During the past days, television has virtually devoted itself to discussing the Time magazine cover photo of a woman nursing her nearly 4-year-old son. This is called “extreme parenting.” I think it’s closer to child abuse.
This is what I am hearing:
- We should let women determine for themselves how long they want to breastfeed.
- We should let children determine how long they want to breastfeed.
- We should let individuals determine for themselves how they want to lead their lives.
- Children develop deep comfort and certainty when they know they can get milk and mommy whenever they want. In fact, that idea should extend beyond breastfeeding to sleeping arrangements. Children beyond the toddler stage should be able to sleep en famille when and if determined by them.
- We have been denying our kids the opportunity to feel the original attachment humans had before psychologists, or priority of relationships, or separate bedrooms, or even homes existed. Originally we trekked around looking for food with kids strapped to our fronts or backs. These kids could partake of a milk meal whenever they wanted.
Most of these theories seem to evolve from those of Dr. William Sears. Everyone knows his name, and everyone seems to believe that by following the above principles, they will raise a happy child who doesn't cry. And if a child cries there are a whole lot of potential dangers waiting in the wings. Sears's followers call this progression "attachment parenting" and it seems to have something to do with attachment.

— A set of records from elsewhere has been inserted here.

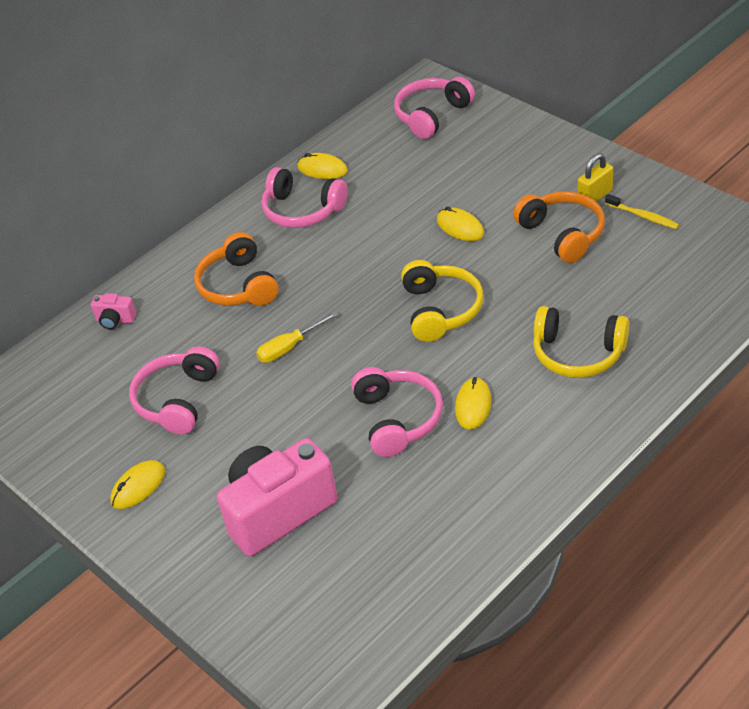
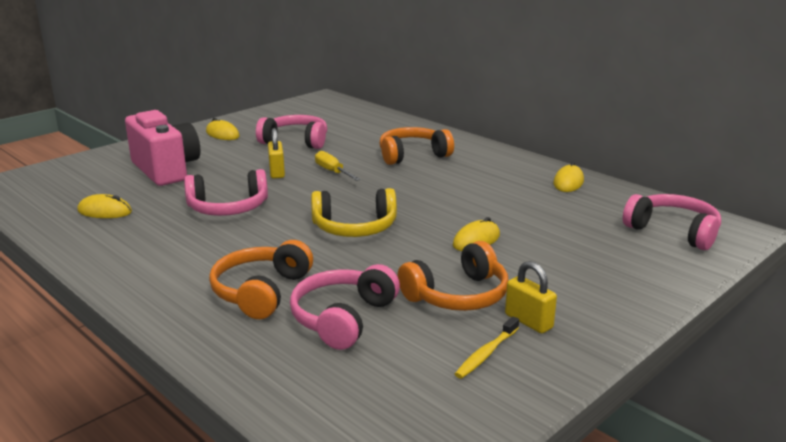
camera: 85 degrees right, 20 degrees down
pink camera [91,293,136,329] -> none
pink headphones [261,167,348,228] -> pink headphones moved to [290,264,400,350]
yellow mouse [455,377,492,430] -> yellow mouse moved to [77,194,132,218]
yellow headphones [533,306,629,378] -> orange headphones [209,240,313,319]
none -> yellow padlock [268,128,285,179]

What? My dissertation was on attachment. Of course, it was 20 years ago, but so was The Baby Book, in which Sears suggested that mothers stay close to babies who are eating and sleeping until the baby spontaneously detaches.

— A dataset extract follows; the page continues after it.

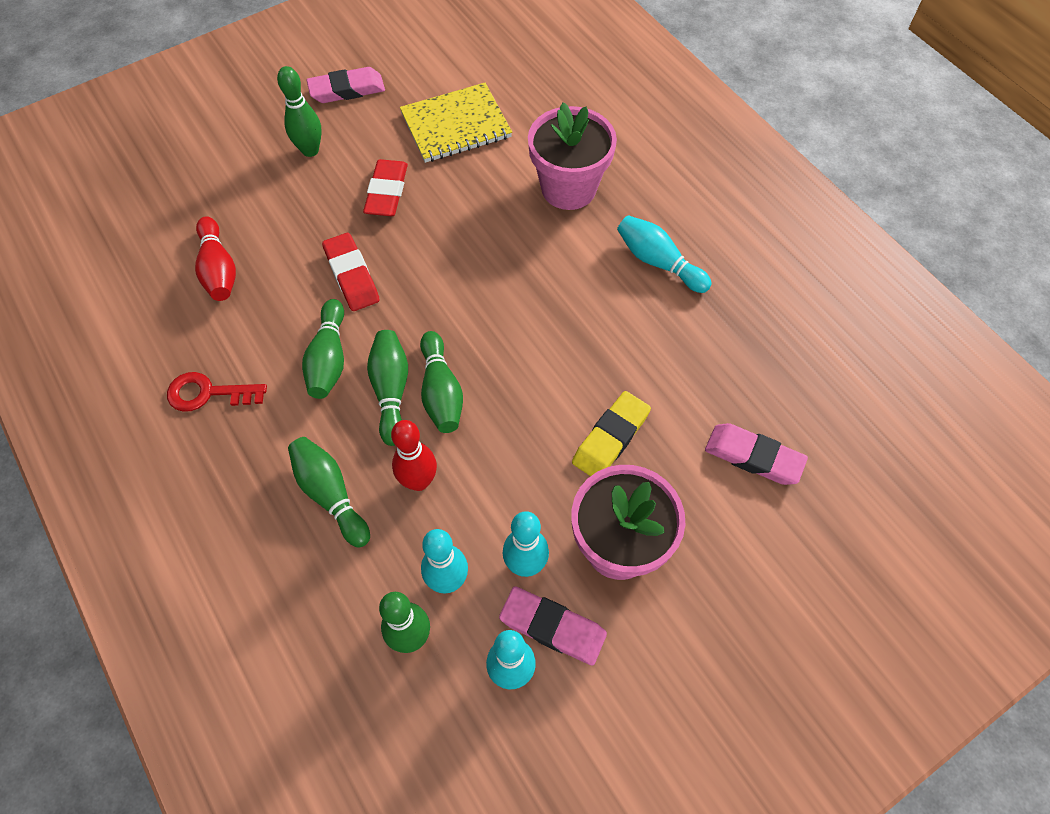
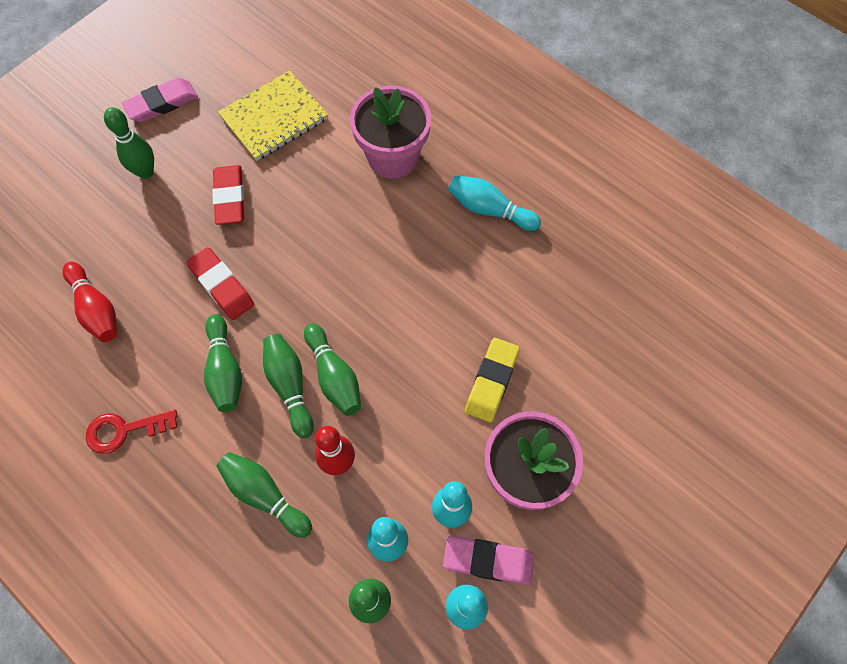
camera: 15 degrees left, 5 degrees up
pink eraser [705,423,808,485] -> none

I think my dissertation and Sears's book have two different definitions of attachment. Or we have different views of the results of various definitions of attachments. I also think his zealous advocates may be exaggerating his beliefs slightly. I think it is fine to believe we should be as close to our kids as possible, and I believe it is more than fine to respect everyone's right to choose how to live their lives and their life with the child. Let everyone research for themselves different theories. Let everyone interpret for themselves the results of different theories. And let everyone decide for themselves how to raise their own children.
But why have so few people—in print or on TV—asked what seems to me the most obvious question when you look at Time: how will this kid feel in high school when a friend shows him and every other person in school a cover of him sucking on his mother's teat?
Isn't that the important question? Won’t the child’s feelings about the question affect his future parental attachment? Don’t such questions define the notion of good parenting? Attachment used to be about how a mother and child interacted with each other and how this interaction gave the child the tools he or she needed to survive in this world.
Going back to Time, I keep thinking about how mortified my friends are when parents show off baby pictures of them naked on fur throws. Wow, how tame that looks now.
Of course everyone is entitled to embrace their own child-rearing theories. But it seems to me that focusing on the child's well-being and reaction to that parenting—now and in the future—may be a stronger approach than focusing on your own involvement. Parenting, after all, is about the child, not you.